2012 GT Course

From Quantwiki
Jump to: navigation, search

ML4TradingOverview

Machine Learning for Trading 2012

keywords: algorithmic, algorithms, trading, machine learning, ML, finance, equities, markets, quantitative finance, georgia tech, gt, Tucker Balch

Important Announcements

New:

Course Overview

This course introduces students to the real world challenges of implementing machine learning based trading strategies including the algorithmic steps from information gathering to market orders. The focus is on how to apply probabilistic machine learning approaches to trading decisions. We consider statistical approaches like linear regression, KNN and regression trees and how to apply them to actual stock trading situations.

Who the Course is For

The course is open to and intended for graduate and upper level undergraduate students in Computing, ISYE, Math & Management.

Prerequisites: Students should have strong coding skills and some familiarity with equity markets. No finance or machine learning experience is assumed. Here's a short test to check if you have strong programming skills: quiz. If you don't do well on that quiz, you should either drop the course, or be sure to plan so that you can devote extra time to the course.

Note that this course serves CS major students with machine learning experience, as well as students in other majors such as ISYE, MGMT, or MATH who have different experiences. All types of students are welcome! The ML topics might be "review" for CS students, while finance parts will be review for finance students. However, even if you have experience in these topics, you will find that we consider them in a different way than you might have seen before, in particular with an eye towards implementation for trading.

Student Responsibilities

  • Read the emails sent to the course email list.
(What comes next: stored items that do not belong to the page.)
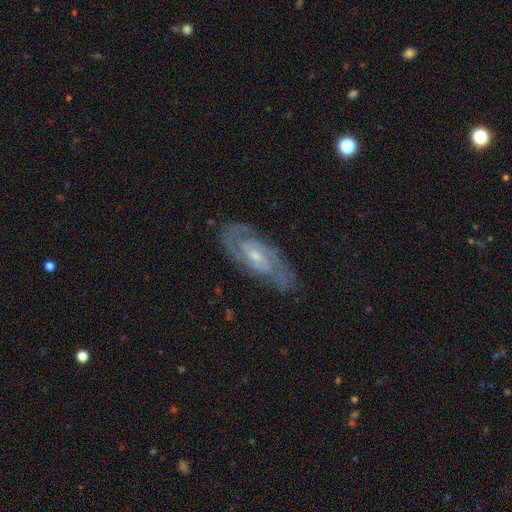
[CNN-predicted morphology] Smooth or featured? Predicted: featured or disk (p=0.87). Edge-on disk? Predicted: no (p=0.93). Bar? Predicted: weak (p=0.49). Spiral arms? Predicted: yes (p=0.97). Spiral winding? Predicted: tight (p=0.55). Spiral arm count? Predicted: 2 (p=0.76). Bulge size? Predicted: small (p=0.61). Merging? Predicted: none (p=0.79).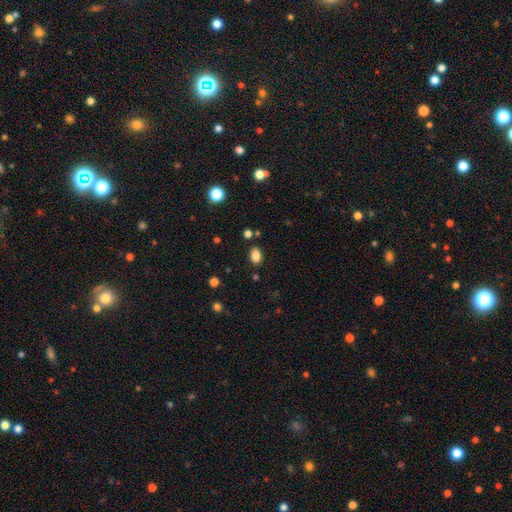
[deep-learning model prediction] Smooth or featured?
  - smooth: 84% *
  - star or artifact: 11%
  - featured or disk: 5%
How rounded?
  - in between: 83% *
  - round: 16%
  - cigar-shaped: 1%
Merging?
  - none: 84% *
  - minor disturbance: 10%
  - merger: 3%
  - major disturbance: 3%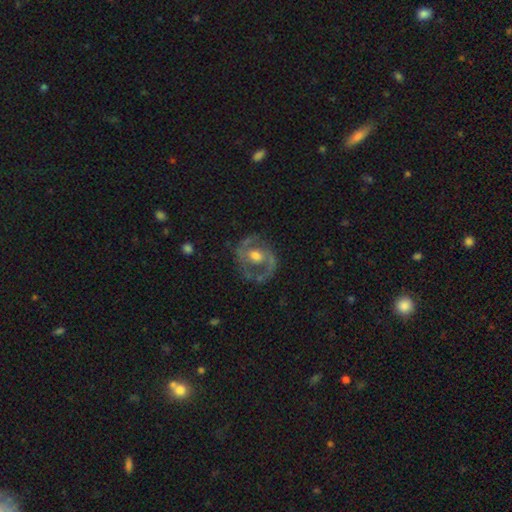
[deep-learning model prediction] Q: Smooth or featured?
A: featured or disk (76%); runner-up: smooth (18%)
Q: Edge-on disk?
A: no (97%); runner-up: yes (3%)
Q: Bar?
A: no (60%); runner-up: weak (31%)
Q: Spiral arms?
A: yes (73%); runner-up: no (27%)
Q: Spiral winding?
A: medium (47%); runner-up: tight (31%)
Q: Spiral arm count?
A: 2 (71%); runner-up: 1 (13%)
Q: Bulge size?
A: moderate (69%); runner-up: large (17%)
Q: Merging?
A: none (69%); runner-up: minor disturbance (17%)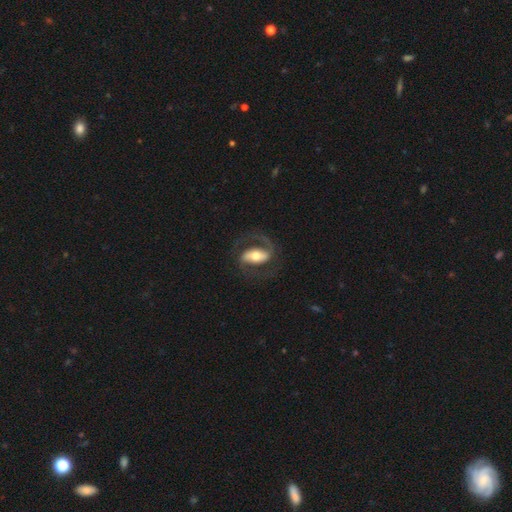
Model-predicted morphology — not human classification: This is clearly a featured or disk galaxy (80%). It is clearly not viewed edge-on (95%). Bar: possibly strong (52%). Spiral arm pattern: clearly yes (91%). Spiral arm count: clearly 2 (87%). Spiral winding: possibly medium (53%). Central bulge: likely moderate (62%). Merging: likely none (72%).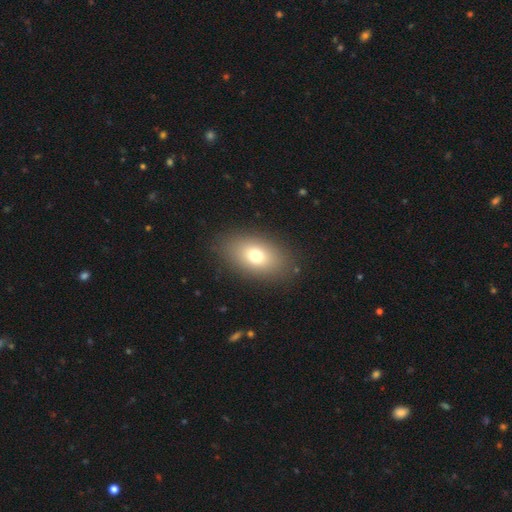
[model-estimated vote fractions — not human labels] Smooth or featured? smooth (75%)
How rounded? in between (85%)
Merging? none (86%)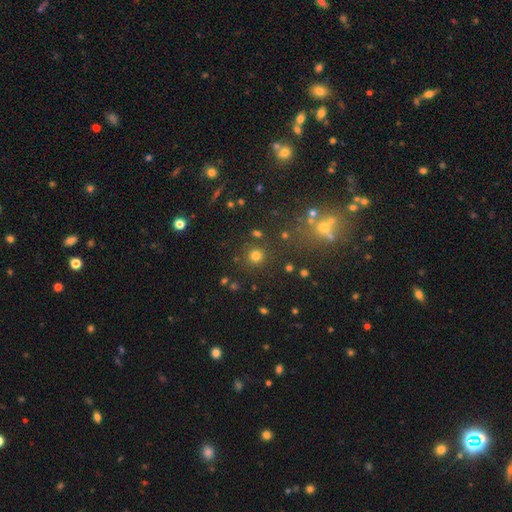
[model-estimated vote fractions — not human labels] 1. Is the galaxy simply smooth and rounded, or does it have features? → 75% smooth, 19% star or artifact, 6% featured or disk.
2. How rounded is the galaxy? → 93% round, 6% in between, 1% cigar-shaped.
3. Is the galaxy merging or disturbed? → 85% none, 7% minor disturbance, 5% merger, 3% major disturbance.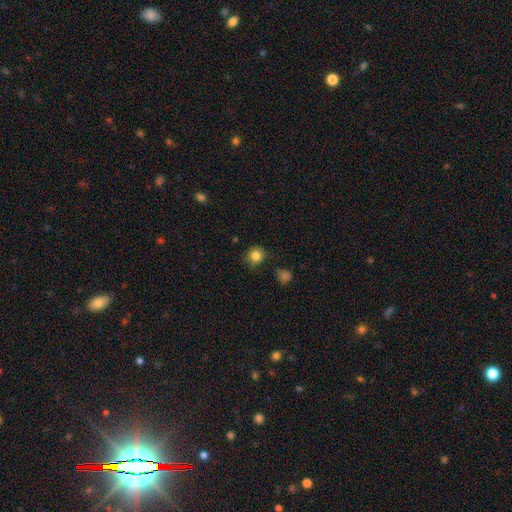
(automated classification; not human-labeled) This appears to be a smooth galaxy with no disk features (83%) that is round (88%). Merging: none (77%).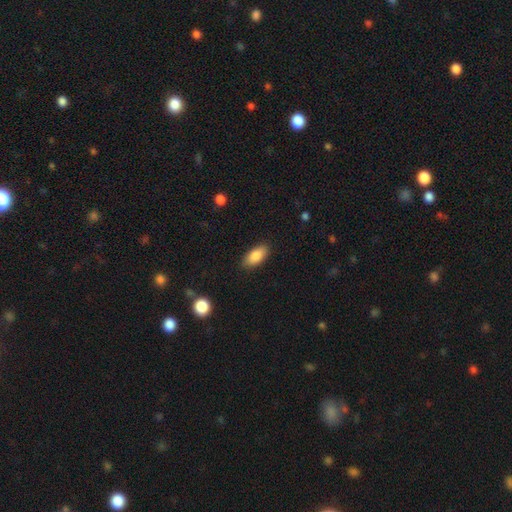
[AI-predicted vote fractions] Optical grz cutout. It shows a smooth galaxy with no disk features (86%) that is in between round and cigar-shaped (90%). Merging: none (87%).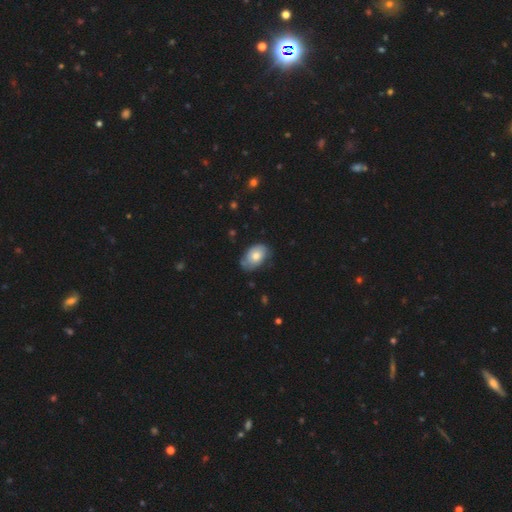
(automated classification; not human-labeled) A smooth galaxy with no disk features (66%) that is in between round and cigar-shaped (86%).

Vote fractions:
- Smooth or featured? smooth: 66% / featured or disk: 27% / star or artifact: 7%
- How rounded? in between: 86% / round: 13% / cigar-shaped: 1%
- Merging? none: 63% / minor disturbance: 28% / major disturbance: 7% / merger: 2%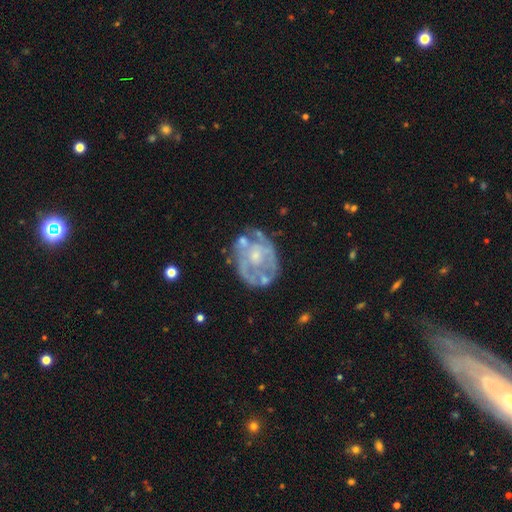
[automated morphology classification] smooth_or_featured: featured or disk (p=0.76) [alt: smooth p=0.17]
disk_edge_on: no (p=0.97) [alt: yes p=0.03]
bar: no (p=0.80) [alt: weak p=0.16]
has_spiral_arms: yes (p=0.50) [tied with: no p=0.50]
bulge_size: small (p=0.57) [alt: moderate p=0.32]
merging: none (p=0.54) [alt: minor disturbance p=0.24]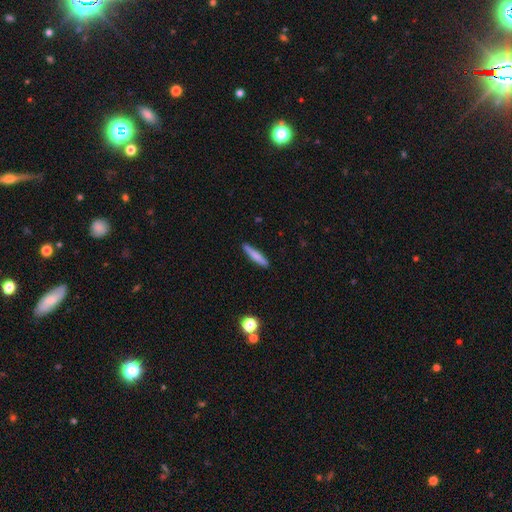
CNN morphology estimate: Smooth or featured? smooth (74%)
How rounded? cigar-shaped (91%)
Merging? none (86%)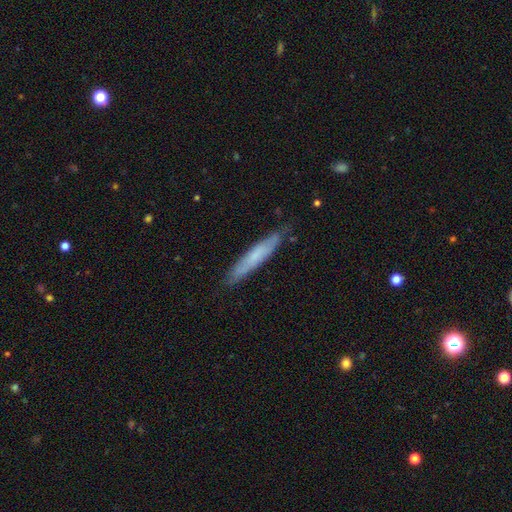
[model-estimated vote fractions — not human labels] smooth 58%, featured or disk 35%, star or artifact 6%. Down the decision tree: how rounded — cigar-shaped (92%); merging — none (81%).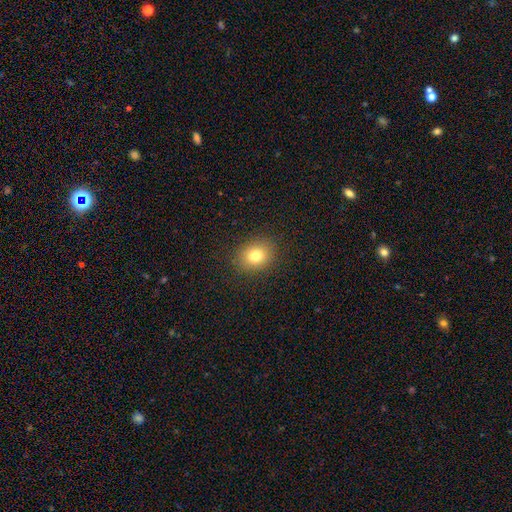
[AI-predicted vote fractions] This appears to be a smooth galaxy with no disk features (79%) that is round (56%). Merging: none (88%).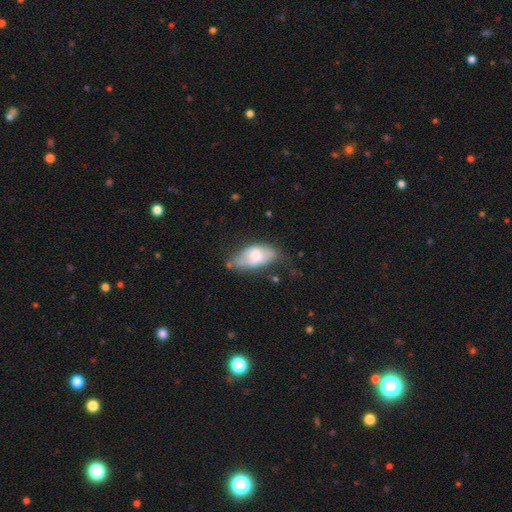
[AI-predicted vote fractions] Overall: smooth (61%; featured or disk 33%). How rounded: in between (91%). Merging: none (43%; minor disturbance 35%).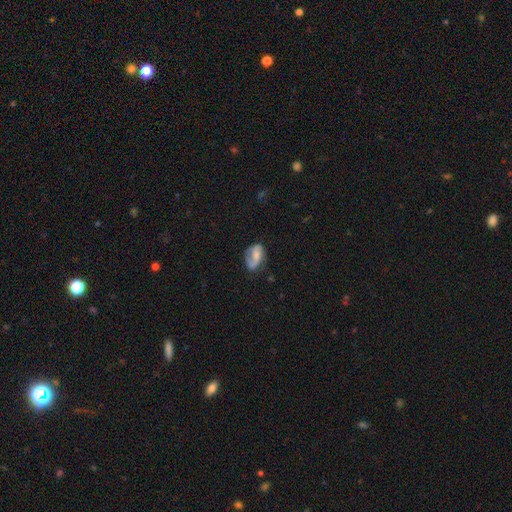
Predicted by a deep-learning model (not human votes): This is possibly a featured or disk galaxy (53%). It is clearly not viewed edge-on (96%). Bar: possibly no (49%). Spiral arm pattern: likely yes (79%). Central bulge: marginally small (37%). Merging: possibly none (50%).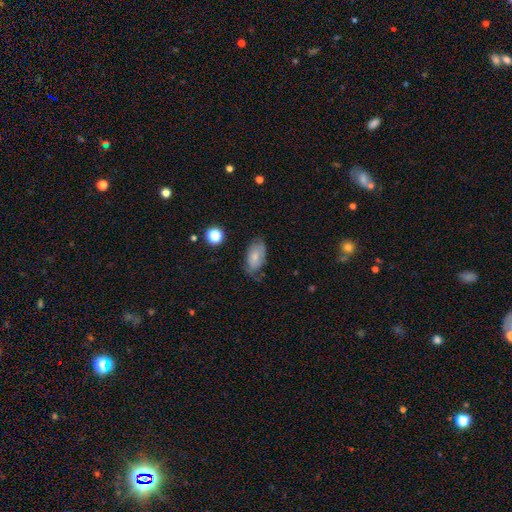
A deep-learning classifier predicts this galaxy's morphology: Smooth or featured? Predicted: smooth (p=0.63). How rounded? Predicted: in between (p=0.92). Merging? Predicted: none (p=0.56).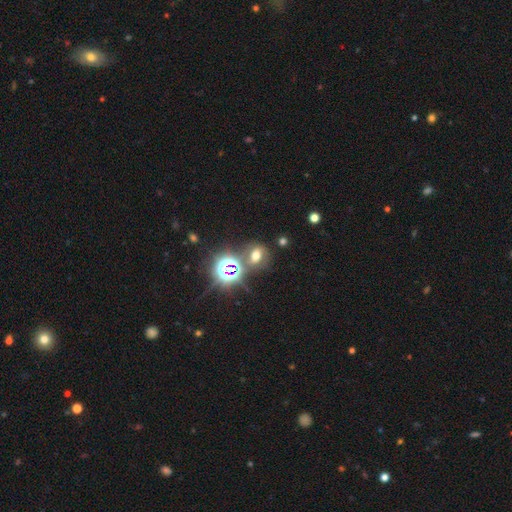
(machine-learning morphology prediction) The model was most divided on "smooth or featured": smooth: 43%, star or artifact: 39%, featured or disk: 19%. More confident: merging — none (63%).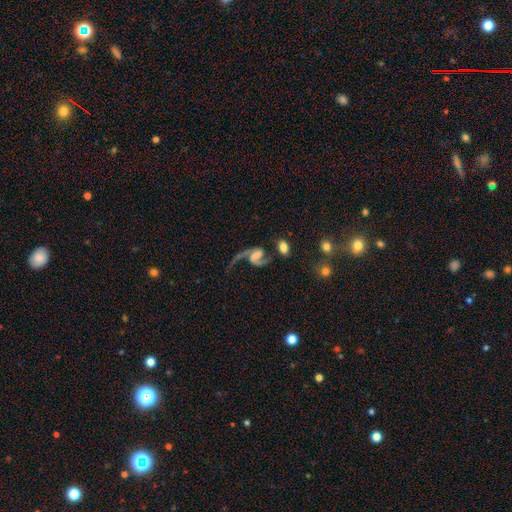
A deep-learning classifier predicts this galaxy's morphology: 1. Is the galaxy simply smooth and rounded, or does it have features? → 83% featured or disk, 10% smooth, 7% star or artifact.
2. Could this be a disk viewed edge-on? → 97% no, 3% yes.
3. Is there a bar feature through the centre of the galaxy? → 43% weak, 35% no, 22% strong.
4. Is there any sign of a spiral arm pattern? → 94% yes, 6% no.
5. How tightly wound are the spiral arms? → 70% loose, 25% medium, 5% tight.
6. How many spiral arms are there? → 80% 2, 15% 1, 2% can't tell, 1% 3, 1% 4, 1% more than 4.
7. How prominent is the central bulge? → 38% none, 23% small, 22% moderate, 14% large, 3% dominant.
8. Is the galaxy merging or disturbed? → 39% none, 31% major disturbance, 15% minor disturbance, 14% merger.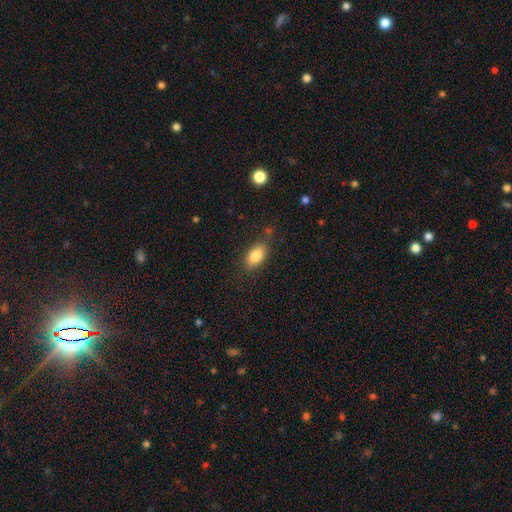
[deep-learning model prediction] Q: Smooth or featured?
A: smooth (82%); runner-up: featured or disk (10%)
Q: How rounded?
A: in between (89%); runner-up: round (6%)
Q: Merging?
A: none (79%); runner-up: minor disturbance (14%)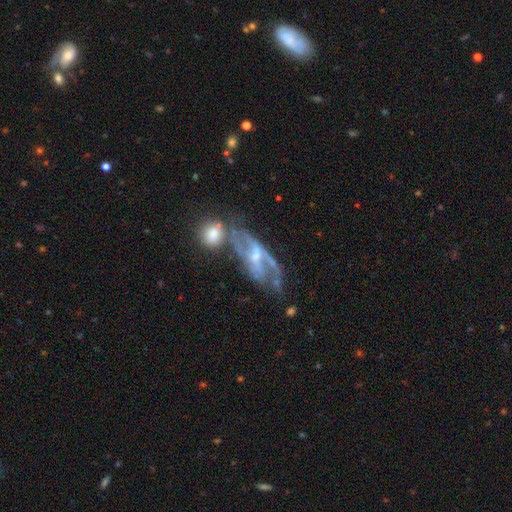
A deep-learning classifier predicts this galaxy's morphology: smooth-or-featured: featured or disk: 77% | smooth: 13% | star or artifact: 11%
  disk-edge-on: no: 82% | yes: 18%
    bar: weak: 40% | no: 36% | strong: 24%
    has-spiral-arms: yes: 80% | no: 20%
      spiral-winding: medium: 41% | tight: 35% | loose: 24%
      spiral-arm-count: 2: 49% | can't tell: 31% | 3: 8% | 1: 6% | 4: 3% | more than 4: 3%
    bulge-size: small: 57% | moderate: 34% | none: 5% | large: 2% | dominant: 1%
  merging: merger: 39% | none: 35% | minor disturbance: 14% | major disturbance: 12%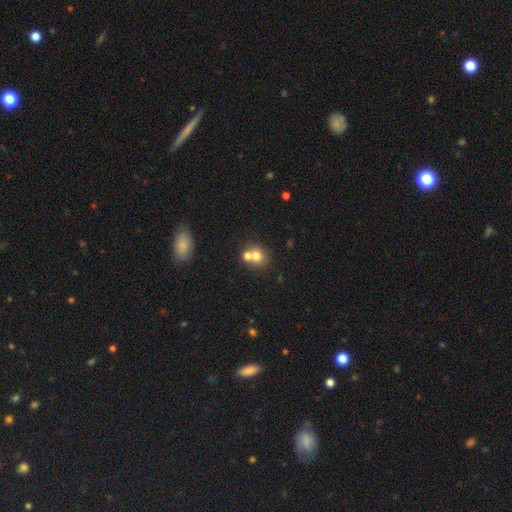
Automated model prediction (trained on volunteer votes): This appears to be a smooth galaxy with no disk features (72%) that is round (76%). Merging: merger (47%).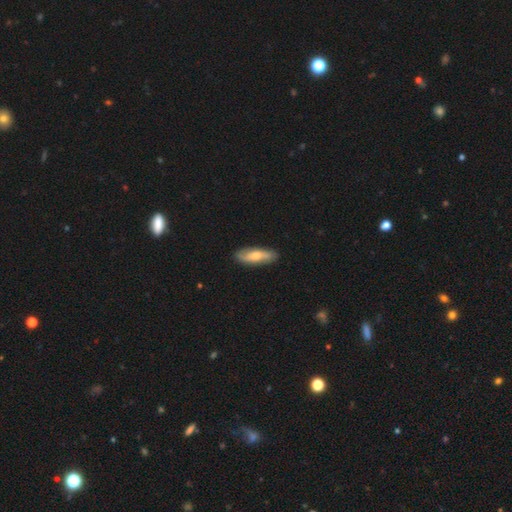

Check at least daily.
  • Participate in class and via the piazza site.
  • Don't plagiarize.

Course Logistics

  • Instructor: Associate Professor Tucker Balch
    • Office hours: Tu/Th 4:30-5:30 (after class) or by appointment
    • firstname at cc.gatech.edu
    • phone 678-523-8685
  • TA Fang Li
    • Office Hours: Tuesdays 1PM - 3PM
  • TA Jia Zhao
    • Office Hours: Thursdays 10AM - 12 Noon
    • CCB 308
  • TA Sourabh Bajaj
  • Course Website: http://wiki.quantsoftware.org/wiki/ML4Trading. (this webpage)
  • Some parts of the course will be based on readings from this book: Active Portfolio Management by Grinold & Kahn. You will have to complete the readings, but you don't have to buy the book if you are a GT faculty or student, you may be able to read the book online [here] at no cost.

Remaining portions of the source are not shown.